This is a roleplaying gaming setting for the Multiverser (r) alt-dimensions game. Its usable for other alt-dimensional systems as well.
Aelfheim
By Eric R. Ashley
This is going to involve a considerable amount of side notes.
First, the Gothic novel, according to Carolyn Wheat involves some of the following elements: A girl alone without support in a strange and interesting house with a man with extreme moods; his meanness to her only gets her more excited; there are various intimations of something not right in the house; secrets that are feared get shown; the guy tells her he loves her, but can’t have a relationship; light fills the shadowy house, and he brings the servant girl up to his social status. The End.
First, lets flip this around. The guy is a verser, he is alone in the new world without family or friends. There is a strange house of both stunning beauty and architecture and dark forboding. There is a woman, an Elven princess, who might find the verser cute, but he is ‘only a human’. She’s smashingly attractive.
There are loyal servitors who keep telling the human verser to keep quiet, don’t interact. You’re only human. Remember your place.
There is a dread secret of something horrible in her distant past that still troubles her.
For my second side note: You need more in a relationship in a roleplaying game than 1)The stated fact that the girl is pretty. 2)You need some side issue.
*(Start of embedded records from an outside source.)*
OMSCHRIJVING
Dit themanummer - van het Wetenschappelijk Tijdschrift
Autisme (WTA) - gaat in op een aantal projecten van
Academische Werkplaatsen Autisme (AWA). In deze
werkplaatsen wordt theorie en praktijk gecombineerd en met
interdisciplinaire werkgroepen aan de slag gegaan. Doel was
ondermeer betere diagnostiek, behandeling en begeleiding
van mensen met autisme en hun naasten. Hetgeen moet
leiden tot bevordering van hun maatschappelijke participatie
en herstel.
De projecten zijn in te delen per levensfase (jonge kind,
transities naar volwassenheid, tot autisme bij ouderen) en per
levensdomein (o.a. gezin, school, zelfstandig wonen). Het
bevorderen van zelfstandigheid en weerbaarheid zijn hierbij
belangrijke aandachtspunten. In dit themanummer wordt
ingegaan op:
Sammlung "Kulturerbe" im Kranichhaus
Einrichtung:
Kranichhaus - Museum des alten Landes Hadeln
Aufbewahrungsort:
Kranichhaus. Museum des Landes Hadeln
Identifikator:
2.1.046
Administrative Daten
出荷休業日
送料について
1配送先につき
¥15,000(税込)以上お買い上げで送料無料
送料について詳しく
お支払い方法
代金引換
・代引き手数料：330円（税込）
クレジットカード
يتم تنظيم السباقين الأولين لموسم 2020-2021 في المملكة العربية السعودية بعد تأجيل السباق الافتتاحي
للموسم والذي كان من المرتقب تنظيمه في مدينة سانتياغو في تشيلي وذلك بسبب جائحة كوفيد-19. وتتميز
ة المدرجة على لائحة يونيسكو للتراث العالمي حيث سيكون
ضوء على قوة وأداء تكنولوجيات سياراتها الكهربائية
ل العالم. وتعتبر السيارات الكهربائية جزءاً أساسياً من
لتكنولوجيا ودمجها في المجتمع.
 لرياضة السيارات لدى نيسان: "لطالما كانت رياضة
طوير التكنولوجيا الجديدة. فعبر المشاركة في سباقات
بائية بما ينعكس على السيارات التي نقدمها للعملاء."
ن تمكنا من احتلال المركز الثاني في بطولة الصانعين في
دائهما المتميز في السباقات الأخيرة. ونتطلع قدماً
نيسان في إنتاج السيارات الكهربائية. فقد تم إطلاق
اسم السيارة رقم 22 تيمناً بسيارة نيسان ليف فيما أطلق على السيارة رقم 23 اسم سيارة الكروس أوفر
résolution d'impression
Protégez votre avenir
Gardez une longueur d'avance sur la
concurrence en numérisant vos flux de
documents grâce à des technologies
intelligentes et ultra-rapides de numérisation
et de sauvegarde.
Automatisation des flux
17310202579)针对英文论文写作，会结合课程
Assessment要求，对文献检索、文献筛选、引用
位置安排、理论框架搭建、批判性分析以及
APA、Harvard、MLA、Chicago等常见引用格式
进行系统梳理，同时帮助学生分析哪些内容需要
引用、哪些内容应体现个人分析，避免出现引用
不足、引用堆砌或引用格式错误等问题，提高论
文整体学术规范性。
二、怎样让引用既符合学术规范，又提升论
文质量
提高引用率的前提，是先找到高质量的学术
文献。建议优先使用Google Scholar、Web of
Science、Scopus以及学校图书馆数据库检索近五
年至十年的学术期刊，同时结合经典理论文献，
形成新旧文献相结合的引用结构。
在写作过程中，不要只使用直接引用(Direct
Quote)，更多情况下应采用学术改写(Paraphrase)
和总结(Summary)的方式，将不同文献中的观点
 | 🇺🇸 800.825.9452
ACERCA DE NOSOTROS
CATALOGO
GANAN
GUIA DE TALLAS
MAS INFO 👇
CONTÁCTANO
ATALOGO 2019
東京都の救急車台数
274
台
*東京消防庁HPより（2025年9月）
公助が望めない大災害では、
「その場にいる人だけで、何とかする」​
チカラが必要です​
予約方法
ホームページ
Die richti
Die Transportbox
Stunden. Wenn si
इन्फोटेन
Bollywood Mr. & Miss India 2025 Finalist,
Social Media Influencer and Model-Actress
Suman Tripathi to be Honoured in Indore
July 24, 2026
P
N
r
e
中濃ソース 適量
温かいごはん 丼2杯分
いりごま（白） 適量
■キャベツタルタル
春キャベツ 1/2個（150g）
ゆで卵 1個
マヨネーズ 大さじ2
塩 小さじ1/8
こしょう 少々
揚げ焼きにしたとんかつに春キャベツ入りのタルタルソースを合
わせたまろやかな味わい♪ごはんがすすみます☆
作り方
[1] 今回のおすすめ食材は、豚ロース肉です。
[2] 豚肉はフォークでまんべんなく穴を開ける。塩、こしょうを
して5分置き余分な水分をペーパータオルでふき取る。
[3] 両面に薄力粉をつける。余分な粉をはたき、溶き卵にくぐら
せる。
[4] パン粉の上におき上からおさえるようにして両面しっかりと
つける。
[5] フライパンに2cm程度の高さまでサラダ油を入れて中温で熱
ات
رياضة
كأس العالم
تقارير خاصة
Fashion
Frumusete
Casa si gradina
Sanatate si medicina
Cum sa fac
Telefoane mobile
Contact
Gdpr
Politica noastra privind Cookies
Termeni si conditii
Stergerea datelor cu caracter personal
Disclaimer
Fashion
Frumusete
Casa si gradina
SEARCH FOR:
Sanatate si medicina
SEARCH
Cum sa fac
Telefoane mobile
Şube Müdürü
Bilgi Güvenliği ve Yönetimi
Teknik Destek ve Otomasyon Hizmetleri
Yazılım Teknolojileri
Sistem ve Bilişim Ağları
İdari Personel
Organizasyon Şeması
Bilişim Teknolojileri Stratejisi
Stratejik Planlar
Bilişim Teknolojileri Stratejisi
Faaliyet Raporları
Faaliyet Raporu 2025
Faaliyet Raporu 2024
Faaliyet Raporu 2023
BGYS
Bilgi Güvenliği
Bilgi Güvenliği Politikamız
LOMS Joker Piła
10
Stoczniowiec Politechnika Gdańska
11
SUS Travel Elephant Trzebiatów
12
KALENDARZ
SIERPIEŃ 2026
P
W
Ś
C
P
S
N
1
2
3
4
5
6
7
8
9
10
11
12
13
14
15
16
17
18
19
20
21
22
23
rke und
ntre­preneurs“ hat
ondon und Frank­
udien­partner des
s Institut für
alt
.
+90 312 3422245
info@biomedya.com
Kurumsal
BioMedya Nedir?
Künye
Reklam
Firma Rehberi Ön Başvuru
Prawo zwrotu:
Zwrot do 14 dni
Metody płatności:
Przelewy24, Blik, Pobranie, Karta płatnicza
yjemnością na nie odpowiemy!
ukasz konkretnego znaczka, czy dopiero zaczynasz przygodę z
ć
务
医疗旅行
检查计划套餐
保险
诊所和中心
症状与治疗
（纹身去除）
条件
The girl likes you, but she needs to be married in a temple to her faith…in another universe. 3)You need some sort of barriers for the hero to overcome.
You need her to have some talent, and goals of her own to make her interesting. The girl needs some sort of internal conflict. She needs a reason to say no to the hero as well. She needs to have passions, things that get her excited, limits on her behavior.
I’m still working on my theory of how to run romance in a RPG.

September 20th, 2007 at 10:27 am
I’m afraid I usually run romance by the seat of my pants, but I’m interested in your theory. (I think there’s a Game Ideas Unlimited somewhere on it, but I have not had time to sort through all two hundred articles to get them located and indexed again.)
I like the conceptual set-up. I was thinking that this would be a good world for John Cross, but probably not after he finishes his current world, and anyway if he reads the articles he will know too much. Of course, I’m not sure why I think that (and if he reads this comment, he’s going to be pounding me with questions about why it is I think that, so let me emphasize that it is not more than a gut feeling, and that aspects of the world in which he currently finds himself will satisfy the same ideas, none of which I am going to express at least until he resolves the issues there, and maybe not after that depending on how those issues are resolved). There are probably some other players who would do well in this world, if they don’t know too much about it in advance.
–M. J. Young
September 20th, 2007 at 12:15 pm
I have a couple different pieces of How to Run a Romance theory. I need to try to stick them together, and see if I can create a whole that I can use as a info backdrop for this world.